Saturday, March 19, 2011

Heisenberg

I realized this morning that the primary aim of my being here has never really been disclosed. I have talked so much about of life's aspects with one minute exception, work. Hopefully, this will shed some light on it.

"What do you do?" A rather pertinent inquiry, and one I am frequently asked. Let's first differentiate between the implied meanings of the question by asking more specific questions such as "What is your job title?", "What is your job description?", "In what field of expertise are you trained and proficient?", "What is the plan for your project?", and "What on earth do you actually accomplish?". Now let's divulge some answers. I actually have no idea what my job title is. My equally indeterminate job description might read something like this if it existed: "attempt to create something something capable of surviving a thermonuclear fusion reaction and fix everything that has already succumbed to much less." Area of expertise? If trained and proficient must both apply, then nothing. But I am a trained engineer who is almost proficient in the American dialect. When taken together, these skills are valuable as an ice cube maker in an Antarctic kitchen freezer. Why? Because I don't speak French or Kinyarwanda and almost nobody speaks English.

The remaining questions require lengthier answers, and all attempts will be make to keep it simple. My primary job entails designing and installing a water storage and distribution system for Mugonero Hospital. This includes purchasing all the parts, arranging transport, paying the laborers, and ensuring everything is built properly. The plan involves building a stone structure to elevate water tanks, laying new pipes to the hospital buildings, and simplifying the system in the process. But what actually gets done? On many days, the evidence suggests I accomplish absolutely nothing. What evidence? First of all, the hospital is occasionally without water (and it always happens when talking to a specific individual). Secondly, a quick comparison of the hospital grounds before I arrived and now would reveal only two differences. The first is a large hole in the ground and the second is a large pile of rocks waiting to fill that hole (and the 3 meters of air above it). By now, you must think I am the laziest person alive. But here's why. I usually discover the water is broken on my own, which occurs about 8-12 hours after it actually broke. By this time, it's too dark to find the problem, much less fix it. The slow construction is because of communication, or rather lack of it. Before I left for Malawi, I instructed the foreman to build the foundation in my absence. This lasted all of one day. The people who know where the current pipes are located didn't tell the foreman that he was about to unearth a concrete valve box. The foreman couldn't call me for a new plan because I was out of the country. The hospital administration didn't contact me until 4 days later, at which point I couldn't understand what they were saying (they are doctors and businessmen) and told them to stop the work (which had happened several days prior). I returned to Rwanda in time to prepare for a geophysical survey team. The team neglected to tell me they had delayed their arrival from Sunday to Thursday. That threw a wrench in the plan after I had dedicated Monday and Tuesday to working with them.

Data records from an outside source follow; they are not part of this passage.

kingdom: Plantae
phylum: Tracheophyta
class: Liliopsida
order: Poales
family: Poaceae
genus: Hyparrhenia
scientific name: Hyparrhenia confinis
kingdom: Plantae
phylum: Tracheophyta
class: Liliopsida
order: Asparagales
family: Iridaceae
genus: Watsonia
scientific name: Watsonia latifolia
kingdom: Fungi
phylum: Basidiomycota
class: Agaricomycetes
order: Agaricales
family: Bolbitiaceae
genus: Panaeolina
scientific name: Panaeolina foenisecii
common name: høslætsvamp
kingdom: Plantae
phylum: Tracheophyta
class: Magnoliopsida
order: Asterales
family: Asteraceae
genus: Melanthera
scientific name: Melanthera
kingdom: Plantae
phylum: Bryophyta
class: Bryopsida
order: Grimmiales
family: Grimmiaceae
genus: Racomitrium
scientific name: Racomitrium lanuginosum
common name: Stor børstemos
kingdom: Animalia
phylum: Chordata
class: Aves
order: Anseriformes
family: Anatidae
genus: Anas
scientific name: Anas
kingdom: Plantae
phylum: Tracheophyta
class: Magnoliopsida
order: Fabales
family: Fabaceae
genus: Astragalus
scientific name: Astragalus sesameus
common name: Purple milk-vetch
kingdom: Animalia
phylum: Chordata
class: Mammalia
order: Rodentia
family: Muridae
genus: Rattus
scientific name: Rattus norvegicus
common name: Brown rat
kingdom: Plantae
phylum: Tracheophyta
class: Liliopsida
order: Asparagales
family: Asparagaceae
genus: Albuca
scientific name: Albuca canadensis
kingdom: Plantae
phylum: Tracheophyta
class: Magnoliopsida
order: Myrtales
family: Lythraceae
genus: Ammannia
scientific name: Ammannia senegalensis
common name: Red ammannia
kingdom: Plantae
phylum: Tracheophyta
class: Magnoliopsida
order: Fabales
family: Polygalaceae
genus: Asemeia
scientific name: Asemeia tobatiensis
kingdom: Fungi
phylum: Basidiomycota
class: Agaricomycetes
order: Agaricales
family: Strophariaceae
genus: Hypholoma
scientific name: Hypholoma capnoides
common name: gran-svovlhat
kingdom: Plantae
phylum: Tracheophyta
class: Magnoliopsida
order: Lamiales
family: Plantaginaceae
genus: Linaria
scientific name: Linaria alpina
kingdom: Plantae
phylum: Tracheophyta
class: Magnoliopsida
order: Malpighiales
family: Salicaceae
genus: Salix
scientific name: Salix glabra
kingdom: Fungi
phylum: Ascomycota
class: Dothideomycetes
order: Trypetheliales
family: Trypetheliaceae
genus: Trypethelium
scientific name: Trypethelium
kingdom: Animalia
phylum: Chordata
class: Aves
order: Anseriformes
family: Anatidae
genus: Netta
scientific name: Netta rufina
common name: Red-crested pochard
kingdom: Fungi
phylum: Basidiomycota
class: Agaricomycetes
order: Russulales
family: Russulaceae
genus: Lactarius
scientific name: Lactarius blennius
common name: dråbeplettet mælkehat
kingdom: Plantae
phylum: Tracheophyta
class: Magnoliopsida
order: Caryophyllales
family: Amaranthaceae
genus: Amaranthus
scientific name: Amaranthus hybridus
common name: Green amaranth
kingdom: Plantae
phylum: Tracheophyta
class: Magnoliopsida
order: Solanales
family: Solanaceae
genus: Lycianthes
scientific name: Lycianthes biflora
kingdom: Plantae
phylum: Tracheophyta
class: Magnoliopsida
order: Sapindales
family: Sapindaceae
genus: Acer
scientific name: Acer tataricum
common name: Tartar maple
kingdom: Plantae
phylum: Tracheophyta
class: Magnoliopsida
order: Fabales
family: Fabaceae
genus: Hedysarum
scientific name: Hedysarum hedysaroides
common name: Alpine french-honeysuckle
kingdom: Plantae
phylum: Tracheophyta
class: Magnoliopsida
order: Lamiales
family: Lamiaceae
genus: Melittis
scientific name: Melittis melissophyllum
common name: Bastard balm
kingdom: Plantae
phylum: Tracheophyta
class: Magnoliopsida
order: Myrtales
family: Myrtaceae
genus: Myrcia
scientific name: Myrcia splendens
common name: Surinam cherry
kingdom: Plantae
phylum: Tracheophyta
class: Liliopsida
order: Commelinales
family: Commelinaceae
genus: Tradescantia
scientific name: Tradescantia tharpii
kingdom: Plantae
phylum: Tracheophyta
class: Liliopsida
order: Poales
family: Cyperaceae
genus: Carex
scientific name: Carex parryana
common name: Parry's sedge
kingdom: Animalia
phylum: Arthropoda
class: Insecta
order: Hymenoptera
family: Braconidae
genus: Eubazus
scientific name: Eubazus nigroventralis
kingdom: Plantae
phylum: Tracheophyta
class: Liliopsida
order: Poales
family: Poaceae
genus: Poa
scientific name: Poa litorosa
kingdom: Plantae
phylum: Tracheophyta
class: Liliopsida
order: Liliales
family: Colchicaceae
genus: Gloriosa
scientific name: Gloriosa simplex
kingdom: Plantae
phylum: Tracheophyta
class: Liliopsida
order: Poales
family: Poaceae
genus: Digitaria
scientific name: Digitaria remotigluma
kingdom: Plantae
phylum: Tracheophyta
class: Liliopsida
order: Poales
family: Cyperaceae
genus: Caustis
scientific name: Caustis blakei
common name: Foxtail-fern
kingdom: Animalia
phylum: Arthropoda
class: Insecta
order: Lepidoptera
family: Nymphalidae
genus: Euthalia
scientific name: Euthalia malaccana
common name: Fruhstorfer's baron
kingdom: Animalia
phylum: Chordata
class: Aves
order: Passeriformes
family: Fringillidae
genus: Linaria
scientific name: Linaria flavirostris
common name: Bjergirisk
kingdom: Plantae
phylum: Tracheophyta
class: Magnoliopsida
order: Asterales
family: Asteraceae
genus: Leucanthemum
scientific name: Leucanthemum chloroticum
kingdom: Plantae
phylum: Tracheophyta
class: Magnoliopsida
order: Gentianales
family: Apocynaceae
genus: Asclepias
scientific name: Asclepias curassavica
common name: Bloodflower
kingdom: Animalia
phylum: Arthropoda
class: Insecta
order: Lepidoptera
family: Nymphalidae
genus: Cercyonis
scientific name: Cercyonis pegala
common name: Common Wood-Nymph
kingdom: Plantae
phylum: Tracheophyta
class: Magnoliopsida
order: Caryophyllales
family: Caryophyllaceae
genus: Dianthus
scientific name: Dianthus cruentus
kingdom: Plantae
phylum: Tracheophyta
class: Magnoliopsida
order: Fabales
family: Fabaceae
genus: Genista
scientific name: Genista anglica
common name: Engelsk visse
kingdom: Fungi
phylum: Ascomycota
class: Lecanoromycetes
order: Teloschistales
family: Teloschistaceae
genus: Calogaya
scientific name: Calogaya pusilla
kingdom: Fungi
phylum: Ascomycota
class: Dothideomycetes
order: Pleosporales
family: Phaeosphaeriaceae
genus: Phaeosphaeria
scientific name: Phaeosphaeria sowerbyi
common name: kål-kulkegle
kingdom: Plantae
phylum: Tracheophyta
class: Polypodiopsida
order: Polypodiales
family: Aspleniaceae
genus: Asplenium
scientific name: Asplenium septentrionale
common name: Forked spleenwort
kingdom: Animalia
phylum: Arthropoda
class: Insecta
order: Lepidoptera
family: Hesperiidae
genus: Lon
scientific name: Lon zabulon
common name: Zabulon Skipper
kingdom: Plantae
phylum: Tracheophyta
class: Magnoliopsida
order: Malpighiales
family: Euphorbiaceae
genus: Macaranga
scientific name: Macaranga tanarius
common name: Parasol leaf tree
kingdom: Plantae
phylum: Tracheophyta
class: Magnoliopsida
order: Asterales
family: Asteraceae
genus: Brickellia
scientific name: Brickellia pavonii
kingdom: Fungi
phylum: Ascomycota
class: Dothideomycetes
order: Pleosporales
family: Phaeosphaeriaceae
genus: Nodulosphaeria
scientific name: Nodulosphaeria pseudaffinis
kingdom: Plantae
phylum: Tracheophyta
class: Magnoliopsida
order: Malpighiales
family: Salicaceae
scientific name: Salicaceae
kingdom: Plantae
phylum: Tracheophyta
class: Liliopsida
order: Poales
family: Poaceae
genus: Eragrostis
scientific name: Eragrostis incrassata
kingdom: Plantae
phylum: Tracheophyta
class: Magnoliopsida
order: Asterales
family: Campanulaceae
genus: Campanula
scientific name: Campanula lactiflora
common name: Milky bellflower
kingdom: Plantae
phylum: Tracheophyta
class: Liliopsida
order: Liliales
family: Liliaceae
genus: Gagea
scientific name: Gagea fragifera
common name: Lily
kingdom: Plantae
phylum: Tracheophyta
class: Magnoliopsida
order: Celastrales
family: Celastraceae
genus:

One last question might be "How do you function?". Several answers come to mind. Inefficiently (with little communication, at least three side projects, and a need for social interaction, is this surprising?) seems to best suit the question. Stressed is a common state because my flight leaves in two months and the project looks about 5% done. I have been rather frustrated because I don't like change and the plan has been constantly changing. One thing more terrifying than change is uncertainty. Uncertainty about how long this project will take, how long this system will last, how effective my time here will be, how the donors will want to redirect the project, what I will do when I leave here, where I will go. You know, Werner Heisenberg was dead on with his uncertainty principle. I know my location in life, but don't know my momentum (especially direction, and this is needed because momentum is a vector). Or conversely, I know my project's momentum, but don't fully understand the position in which I find myself. Yes, an igloo in Nunavut sounds fantastic right now. But burying my head in the snow and ignoring all the roadblocks isn't an option. Delay trumps abandonment because delay, unlike neglect, means progress is possible.